Pensai a tutti quei tramonti trascorsi in sua compagnia, a raccogliere le sue lacrime ed i suoi
lamenti, cercando di trascinarla a fatica da una rotta verso un’altra.
Pensai alla fatica, ai rospi ingoiati, alle notti insonni per colpa di un fegato rovente.
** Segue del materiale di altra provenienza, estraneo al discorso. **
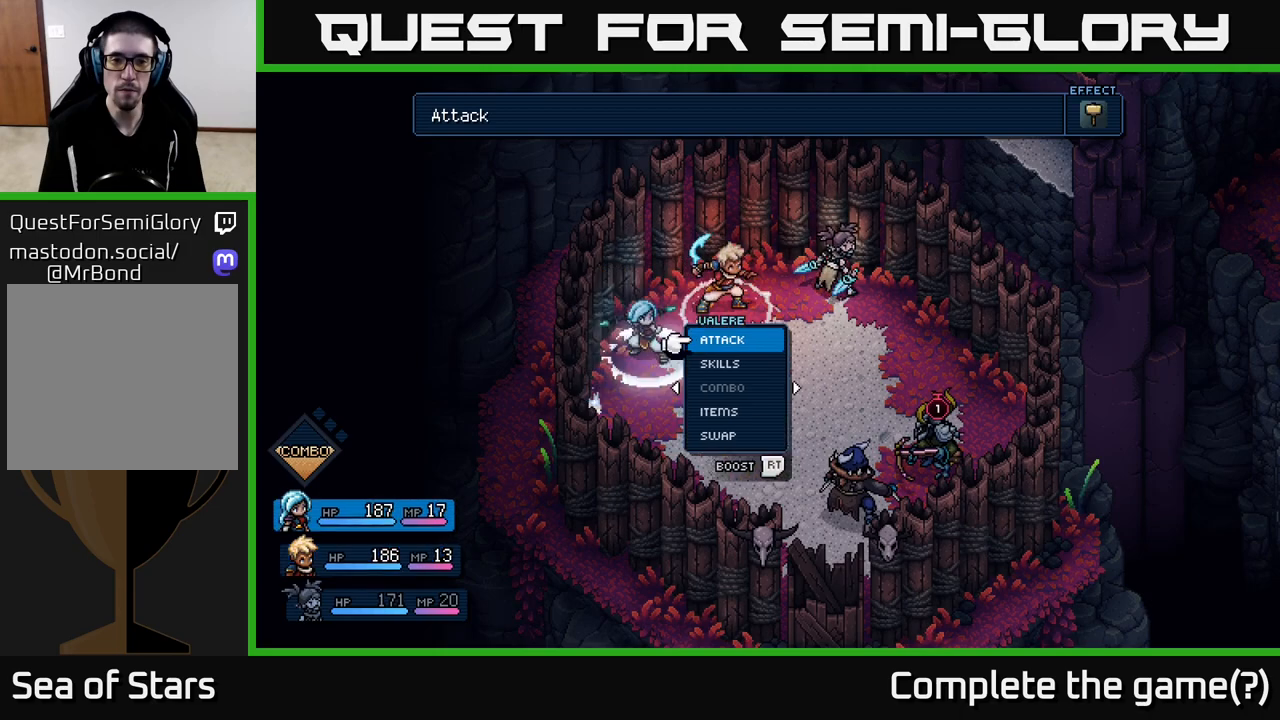
{"buttons": [], "left_stick": "center", "right_stick": "center", "events": [[150, "left_stick", "center"]]}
Pensai, inoltre, che Fonta non se la meritava una ragazza così, una come Clara.
Gentile, a modo, sensibile e generosa.
Un essere umano, stupendo.
Fonta è un coglione maleducato ed egoista, arrogante, pieno di sé: la totale nemesi della
mia Clara.
Che cosa mai ci avrà trovato in lui?
Io sì, che la capivo.
Io sì, che sarei stato un tenero amante, degno della sua purezza d’animo.
Io sì, che ero giusto per lei.
Così, sbandierai la sua intimità ai quattro venti.
Lo feci in anonimo, stando attento a non essere scoperto, cosicché il mio piano potesse
andare a segno: la colpa sarebbe ricaduta su Fonta e Clara lo avrebbe lasciato.
Per sempre.
Ci avrei pensato io a Clara, al suo dolore, al suo violato senso del pudore.
Dopotutto, erano solo un paio di tette, niente di che, niente che non fosse già stato
ampiamente sconsacrato dall’avvento del web.
E invece, Clara non prese il fatto alla leggera, anzi.
Per lei, non erano solo un paio di tette.
Era il tradimento di un sentimento, di una tacita promessa.
Era la fine di una storia d’amore importante, la più importante di diciannove lune.
Un oltraggio, l’ennesimo, il peggiore: mortificata dall’amore.
Il piano funzionò, ma solamente a metà.
Clara si scolò una bottiglia di candeggina.
D’un fiato.
La mia Clara morì un sabato pomeriggio ed io le seppi al bancone di un bar, tramite un
amico in comune.
Ne fui devastato.
“È colpa mia! È colpa mia! Sono stato io!” ripetevo a squarciagola.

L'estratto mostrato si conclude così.